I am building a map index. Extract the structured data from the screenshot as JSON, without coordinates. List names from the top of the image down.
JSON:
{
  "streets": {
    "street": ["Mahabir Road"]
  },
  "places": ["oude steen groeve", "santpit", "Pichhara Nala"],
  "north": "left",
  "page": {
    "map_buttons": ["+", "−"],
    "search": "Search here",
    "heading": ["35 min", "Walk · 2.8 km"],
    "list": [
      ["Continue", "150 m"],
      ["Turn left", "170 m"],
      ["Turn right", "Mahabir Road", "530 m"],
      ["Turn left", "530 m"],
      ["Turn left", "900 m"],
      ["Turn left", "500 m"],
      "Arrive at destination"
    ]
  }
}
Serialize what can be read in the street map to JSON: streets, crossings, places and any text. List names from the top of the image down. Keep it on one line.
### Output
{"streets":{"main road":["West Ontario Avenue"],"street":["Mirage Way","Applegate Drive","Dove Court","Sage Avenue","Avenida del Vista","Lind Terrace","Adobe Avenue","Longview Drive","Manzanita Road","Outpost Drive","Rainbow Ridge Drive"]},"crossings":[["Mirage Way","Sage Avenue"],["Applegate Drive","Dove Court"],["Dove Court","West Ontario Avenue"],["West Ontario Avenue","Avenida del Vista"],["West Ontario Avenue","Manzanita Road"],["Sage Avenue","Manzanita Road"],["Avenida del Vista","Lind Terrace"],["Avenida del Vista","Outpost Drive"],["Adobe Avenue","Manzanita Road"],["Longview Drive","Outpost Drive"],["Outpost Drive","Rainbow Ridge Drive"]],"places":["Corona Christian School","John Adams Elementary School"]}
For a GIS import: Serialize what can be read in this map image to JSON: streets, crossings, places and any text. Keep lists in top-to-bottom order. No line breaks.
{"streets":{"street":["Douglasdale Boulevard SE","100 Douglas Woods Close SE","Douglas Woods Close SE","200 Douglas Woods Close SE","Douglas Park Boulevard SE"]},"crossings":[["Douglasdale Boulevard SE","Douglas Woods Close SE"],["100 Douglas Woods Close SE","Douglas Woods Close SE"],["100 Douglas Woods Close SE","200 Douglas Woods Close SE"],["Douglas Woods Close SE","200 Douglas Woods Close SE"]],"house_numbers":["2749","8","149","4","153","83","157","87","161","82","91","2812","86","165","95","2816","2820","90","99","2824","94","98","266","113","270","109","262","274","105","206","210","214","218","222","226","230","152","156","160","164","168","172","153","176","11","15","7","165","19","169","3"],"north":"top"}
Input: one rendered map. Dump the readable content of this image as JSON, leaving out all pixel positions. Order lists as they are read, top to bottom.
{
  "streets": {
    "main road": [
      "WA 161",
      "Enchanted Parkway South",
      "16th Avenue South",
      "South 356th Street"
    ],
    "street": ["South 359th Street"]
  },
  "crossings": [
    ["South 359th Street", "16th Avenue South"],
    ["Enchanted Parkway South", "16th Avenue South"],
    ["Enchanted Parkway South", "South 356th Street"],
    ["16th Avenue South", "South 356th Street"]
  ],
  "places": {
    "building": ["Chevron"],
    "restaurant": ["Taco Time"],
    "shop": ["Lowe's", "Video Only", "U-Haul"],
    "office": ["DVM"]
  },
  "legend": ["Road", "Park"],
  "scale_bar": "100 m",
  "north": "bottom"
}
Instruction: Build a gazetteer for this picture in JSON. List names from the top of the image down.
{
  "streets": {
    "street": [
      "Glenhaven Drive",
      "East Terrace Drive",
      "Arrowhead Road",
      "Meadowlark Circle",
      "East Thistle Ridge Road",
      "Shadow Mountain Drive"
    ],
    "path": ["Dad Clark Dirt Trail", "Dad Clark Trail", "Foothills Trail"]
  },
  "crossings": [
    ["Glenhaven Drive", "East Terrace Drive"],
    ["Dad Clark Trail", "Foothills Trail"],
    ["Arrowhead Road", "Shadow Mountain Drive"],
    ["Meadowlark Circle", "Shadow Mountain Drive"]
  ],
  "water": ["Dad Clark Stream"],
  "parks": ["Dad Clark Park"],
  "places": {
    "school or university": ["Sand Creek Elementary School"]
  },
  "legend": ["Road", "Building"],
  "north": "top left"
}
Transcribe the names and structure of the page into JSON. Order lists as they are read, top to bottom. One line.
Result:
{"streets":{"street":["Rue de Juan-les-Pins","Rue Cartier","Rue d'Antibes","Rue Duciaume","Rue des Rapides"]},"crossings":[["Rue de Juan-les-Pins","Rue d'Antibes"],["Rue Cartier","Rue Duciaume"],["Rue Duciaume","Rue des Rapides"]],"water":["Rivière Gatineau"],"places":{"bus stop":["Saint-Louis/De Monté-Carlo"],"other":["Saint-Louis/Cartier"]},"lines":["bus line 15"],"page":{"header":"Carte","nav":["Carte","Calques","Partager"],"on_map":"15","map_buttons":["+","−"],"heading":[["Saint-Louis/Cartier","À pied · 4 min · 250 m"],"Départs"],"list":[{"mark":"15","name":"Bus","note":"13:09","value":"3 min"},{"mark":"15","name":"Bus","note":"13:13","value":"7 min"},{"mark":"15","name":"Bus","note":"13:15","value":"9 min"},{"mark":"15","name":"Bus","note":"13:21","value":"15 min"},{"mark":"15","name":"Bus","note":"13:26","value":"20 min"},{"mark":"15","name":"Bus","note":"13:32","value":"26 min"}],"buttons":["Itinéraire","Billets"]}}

----

» Directions: Please reply with an exact copy of the lines above, starting at the first and ending at the line that holds "Serialize what can be read in the".

» Response area:
I am building a map index. Extract the structured data from the screenshot as JSON, without coordinates. List names from the top of the image down.
JSON:
{
  "streets": {
    "street": ["Mahabir Road"]
  },
  "places": ["oude steen groeve", "santpit", "Pichhara Nala"],
  "north": "left",
  "page": {
    "map_buttons": ["+", "−"],
    "search": "Search here",
    "heading": ["35 min", "Walk · 2.8 km"],
    "list": [
      ["Continue", "150 m"],
      ["Turn left", "170 m"],
      ["Turn right", "Mahabir Road", "530 m"],
      ["Turn left", "530 m"],
      ["Turn left", "900 m"],
      ["Turn left", "500 m"],
      "Arrive at destination"
    ]
  }
}
Serialize what can be read in the street map to JSON: streets, crossings, places and any text. List names from the top of the image down. Keep it on one line.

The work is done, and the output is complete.